─── INFORMATION GIVEN

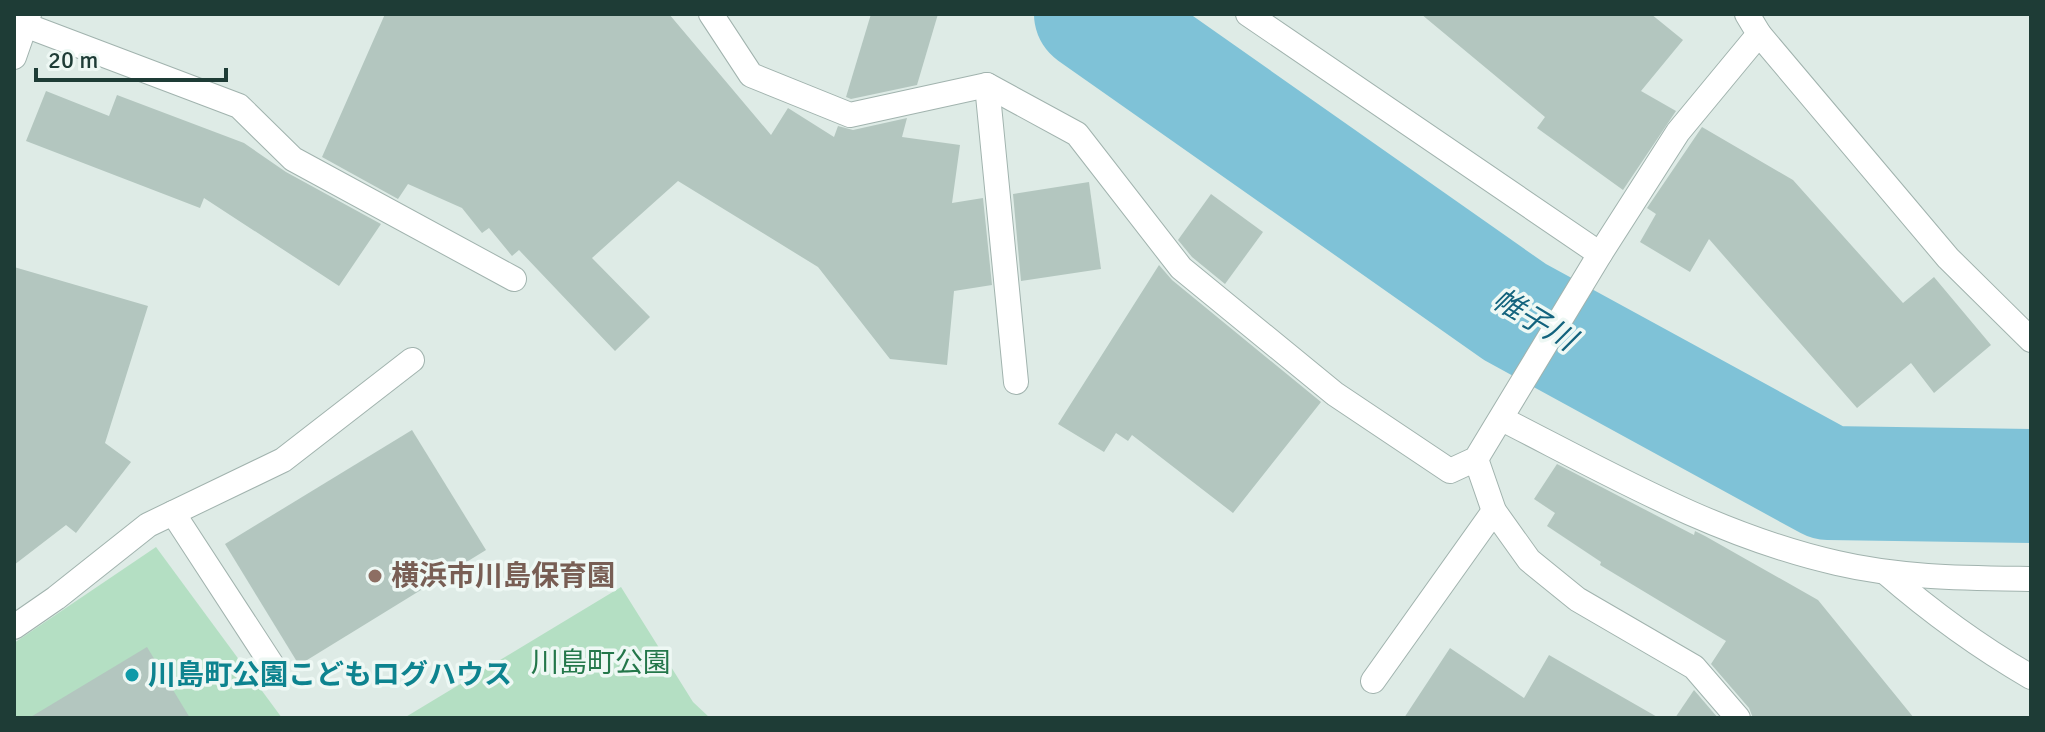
<svg xmlns="http://www.w3.org/2000/svg" width="2045" height="732" font-family="Signika,'Noto Sans JP',sans-serif">
	<rect width="100%" height="100%" fill="#deebe6"/>
	<!-- green -->
	<g fill="#b4dfc3">
		<path d="M 156,547 L 282,718 L 14,718 L 14,643 Z"/>
		<path d="M 621,587 L 693,702 L 710,718 L 404,718 Z"/>
	</g>
	<g fill="none" stroke-linecap="round" stroke-linejoin="round">
		<!-- river -->
		<path stroke="#7fc2d7" stroke-width="114" d="M 1091,14 L 1515,312 L 1828,483 L 2031,486"/>
	</g>
	<!-- building -->
	<g fill="#b3c6bf">
		<path d="M 385,14 L 669,14 L 771,135 L 788,108 L 834,137 L 838,126 L 853,130 L 907,118 L 902,137 L 960,145 L 952,203 L 983,198 L 992,285 L 954,291 L 947,365 L 890,359 L 818,267 L 678,181 L 592,258 L 650,317 L 615,351 L 519,250 L 512,256 L 489,228 L 482,233 L 462,208 L 408,184 L 398,199 L 322,157 Z"/>
		<path d="M 871,14 L 938,14 L 917,85 L 851,99 L 846,97 Z"/>
		<path d="M 1421,14 L 1651,14 L 1683,40 L 1641,91 L 1676,111 L 1623,190 L 1537,128 L 1545,117 Z"/>
		<path d="M 46,91 L 109,116 L 117,95 L 244,143 L 286,172 L 381,224 L 339,286 L 204,198 L 200,208 L 26,141 Z"/>
		<path d="M 1702,127 L 1793,180 L 1903,303 L 1934,277 L 1991,345 L 1934,393 L 1911,363 L 1857,408 L 1709,239 L 1690,272 L 1640,242 L 1656,214 L 1647,208 Z"/>
		<path d="M 1089,182 L 1101,269 L 1021,281 L 1013,194 Z"/>
		<path d="M 1211,194 L 1263,232 L 1225,284 L 1192,257 L 1178,240 Z"/>
		<path d="M 1159,265 L 1172,280 L 1321,402 L 1233,513 L 1132,435 L 1128,441 L 1116,433 L 1104,452 L 1058,424 Z"/>
		<path d="M 14,267 L 148,306 L 105,443 L 131,462 L 76,533 L 66,525 L 14,565 Z"/>
		<path d="M 412,430 L 486,550 L 299,665 L 225,544 Z"/>
		<path d="M 1557,464 L 1694,535 L 1695,531 L 1705,536 L 1818,600 L 1914,718 L 1753,718 L 1749,708 L 1711,664 L 1726,641 L 1600,565 L 1601,562 L 1547,526 L 1555,513 L 1534,499 Z"/>
		<path d="M 147,647 L 190,718 L 29,718 Z"/>
		<path d="M 1450,648 L 1524,698 L 1549,655 L 1659,718 L 1404,718 Z"/>
		<path d="M 1694,690 L 1718,718 L 1675,718 Z"/>
	</g>
	<g fill="none" stroke-linecap="round" stroke-linejoin="round">
		<defs>
			<g id="minor">
				<path d="M 711,14 L 751,75 L 850,115 L 987,85 L 1077,134 L 1181,268 L 1335,394 L 1450,471 L 1476,459 L 1600,254 L 1678,132 L 1759,34 L 1747,14"/>
				<path d="M 1248,14 L 1600,254"/>
				<path d="M 25,25 L 239,106 L 293,159 L 514,279"/>
				<path d="M 1759,34 L 1948,258 L 2031,340"/>
				<path d="M 14,57 L 29,14"/>
				<path d="M 987,85 L 1016,382"/>
				<path d="M 1502,419 C 1610,474 1717,536 1837,563 C 1901,578 1966,578 2031,579"/>
				<path d="M 1476,459 L 1494,511 L 1529,560 L 1577,599 L 1694,667 L 1738,718"/>
				<path d="M 173,513 L 274,668"/>
				<path d="M 1885,572 C 1930,611 1979,647 2031,677"/>
				<path d="M 14,627 L 56,598 L 148,525 L 283,460 L 412,360"/>
				<path d="M 1373,681 L 1494,511"/>
			</g>
		</defs>
		<!-- minor casing -->
		<use href="#minor" stroke="#a1b3ae" stroke-width="26"/>
		<!-- minor -->
		<use href="#minor" stroke="#fff" stroke-width="24"/>
	</g>
	<!-- markers -->
	<circle fill="#8d6e63" stroke="#eef8f4" stroke-width="3" cx="375" cy="576" r="8"/>
	<circle fill="#0f9aa8" stroke="#eef8f4" stroke-width="3" cx="132" cy="675" r="8"/>
	<g text-anchor="middle" dominant-baseline="central" stroke-width="7" stroke-linejoin="round" paint-order="stroke">
		<!-- education labels -->
		<g font-size="28" font-weight="bold" fill="#785e54" stroke="#eef8f4" text-anchor="start">
			<text x="391" y="576">横浜市川島保育園</text>
		</g>
		<!-- park labels -->
		<g font-size="28" fill="#24774a" stroke="#eef8f4">
			<text x="601" y="663">川島町公園</text>
		</g>
		<!-- culture labels -->
		<g font-size="28" font-weight="bold" fill="#0d838f" stroke="#eef8f4" text-anchor="start">
			<text x="148" y="675">川島町公園こどもログハウス</text>
		</g>
		<!-- water labels -->
		<g font-size="30" font-style="italic" fill="#13637d" stroke="#eef8f4">
			<text transform="translate(1534 320) rotate(31)">帷子川</text>
		</g>
	</g>
	<!-- border -->
	<rect width="2045" height="732" fill="none" stroke="#1e3c36" stroke-width="32"/>
	<!-- scale -->
	<path d="M36 68v12h190v-12" fill="none" stroke="#1e3c36" stroke-width="4"/>
	<text x="48" y="68" font-size="24" fill="#1e3c36" stroke="#eef8f4" stroke-width="6" paint-order="stroke">20 m</text>
</svg>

──────

**PROBLEM**.
With the pictures left aside, write out all of the records above exactly.

**ANSWER SECTION**.
<svg xmlns="http://www.w3.org/2000/svg" width="2045" height="732" font-family="Signika,'Noto Sans JP',sans-serif">
	<rect width="100%" height="100%" fill="#deebe6"/>
	<!-- green -->
	<g fill="#b4dfc3">
		<path d="M 156,547 L 282,718 L 14,718 L 14,643 Z"/>
		<path d="M 621,587 L 693,702 L 710,718 L 404,718 Z"/>
	</g>
	<g fill="none" stroke-linecap="round" stroke-linejoin="round">
		<!-- river -->
		<path stroke="#7fc2d7" stroke-width="114" d="M 1091,14 L 1515,312 L 1828,483 L 2031,486"/>
	</g>
	<!-- building -->
	<g fill="#b3c6bf">
		<path d="M 385,14 L 669,14 L 771,135 L 788,108 L 834,137 L 838,126 L 853,130 L 907,118 L 902,137 L 960,145 L 952,203 L 983,198 L 992,285 L 954,291 L 947,365 L 890,359 L 818,267 L 678,181 L 592,258 L 650,317 L 615,351 L 519,250 L 512,256 L 489,228 L 482,233 L 462,208 L 408,184 L 398,199 L 322,157 Z"/>
		<path d="M 871,14 L 938,14 L 917,85 L 851,99 L 846,97 Z"/>
		<path d="M 1421,14 L 1651,14 L 1683,40 L 1641,91 L 1676,111 L 1623,190 L 1537,128 L 1545,117 Z"/>
		<path d="M 46,91 L 109,116 L 117,95 L 244,143 L 286,172 L 381,224 L 339,286 L 204,198 L 200,208 L 26,141 Z"/>
		<path d="M 1702,127 L 1793,180 L 1903,303 L 1934,277 L 1991,345 L 1934,393 L 1911,363 L 1857,408 L 1709,239 L 1690,272 L 1640,242 L 1656,214 L 1647,208 Z"/>
		<path d="M 1089,182 L 1101,269 L 1021,281 L 1013,194 Z"/>
		<path d="M 1211,194 L 1263,232 L 1225,284 L 1192,257 L 1178,240 Z"/>
		<path d="M 1159,265 L 1172,280 L 1321,402 L 1233,513 L 1132,435 L 1128,441 L 1116,433 L 1104,452 L 1058,424 Z"/>
		<path d="M 14,267 L 148,306 L 105,443 L 131,462 L 76,533 L 66,525 L 14,565 Z"/>
		<path d="M 412,430 L 486,550 L 299,665 L 225,544 Z"/>
		<path d="M 1557,464 L 1694,535 L 1695,531 L 1705,536 L 1818,600 L 1914,718 L 1753,718 L 1749,708 L 1711,664 L 1726,641 L 1600,565 L 1601,562 L 1547,526 L 1555,513 L 1534,499 Z"/>
		<path d="M 147,647 L 190,718 L 29,718 Z"/>
		<path d="M 1450,648 L 1524,698 L 1549,655 L 1659,718 L 1404,718 Z"/>
		<path d="M 1694,690 L 1718,718 L 1675,718 Z"/>
	</g>
	<g fill="none" stroke-linecap="round" stroke-linejoin="round">
		<defs>
			<g id="minor">
				<path d="M 711,14 L 751,75 L 850,115 L 987,85 L 1077,134 L 1181,268 L 1335,394 L 1450,471 L 1476,459 L 1600,254 L 1678,132 L 1759,34 L 1747,14"/>
				<path d="M 1248,14 L 1600,254"/>
				<path d="M 25,25 L 239,106 L 293,159 L 514,279"/>
				<path d="M 1759,34 L 1948,258 L 2031,340"/>
				<path d="M 14,57 L 29,14"/>
				<path d="M 987,85 L 1016,382"/>
				<path d="M 1502,419 C 1610,474 1717,536 1837,563 C 1901,578 1966,578 2031,579"/>
				<path d="M 1476,459 L 1494,511 L 1529,560 L 1577,599 L 1694,667 L 1738,718"/>
				<path d="M 173,513 L 274,668"/>
				<path d="M 1885,572 C 1930,611 1979,647 2031,677"/>
				<path d="M 14,627 L 56,598 L 148,525 L 283,460 L 412,360"/>
				<path d="M 1373,681 L 1494,511"/>
			</g>
		</defs>
		<!-- minor casing -->
		<use href="#minor" stroke="#a1b3ae" stroke-width="26"/>
		<!-- minor -->
		<use href="#minor" stroke="#fff" stroke-width="24"/>
	</g>
	<!-- markers -->
	<circle fill="#8d6e63" stroke="#eef8f4" stroke-width="3" cx="375" cy="576" r="8"/>
	<circle fill="#0f9aa8" stroke="#eef8f4" stroke-width="3" cx="132" cy="675" r="8"/>
	<g text-anchor="middle" dominant-baseline="central" stroke-width="7" stroke-linejoin="round" paint-order="stroke">
		<!-- education labels -->
		<g font-size="28" font-weight="bold" fill="#785e54" stroke="#eef8f4" text-anchor="start">
			<text x="391" y="576">横浜市川島保育園</text>
		</g>
		<!-- park labels -->
		<g font-size="28" fill="#24774a" stroke="#eef8f4">
			<text x="601" y="663">川島町公園</text>
		</g>
		<!-- culture labels -->
		<g font-size="28" font-weight="bold" fill="#0d838f" stroke="#eef8f4" text-anchor="start">
			<text x="148" y="675">川島町公園こどもログハウス</text>
		</g>
		<!-- water labels -->
		<g font-size="30" font-style="italic" fill="#13637d" stroke="#eef8f4">
			<text transform="translate(1534 320) rotate(31)">帷子川</text>
		</g>
	</g>
	<!-- border -->
	<rect width="2045" height="732" fill="none" stroke="#1e3c36" stroke-width="32"/>
	<!-- scale -->
	<path d="M36 68v12h190v-12" fill="none" stroke="#1e3c36" stroke-width="4"/>
	<text x="48" y="68" font-size="24" fill="#1e3c36" stroke="#eef8f4" stroke-width="6" paint-order="stroke">20 m</text>
</svg>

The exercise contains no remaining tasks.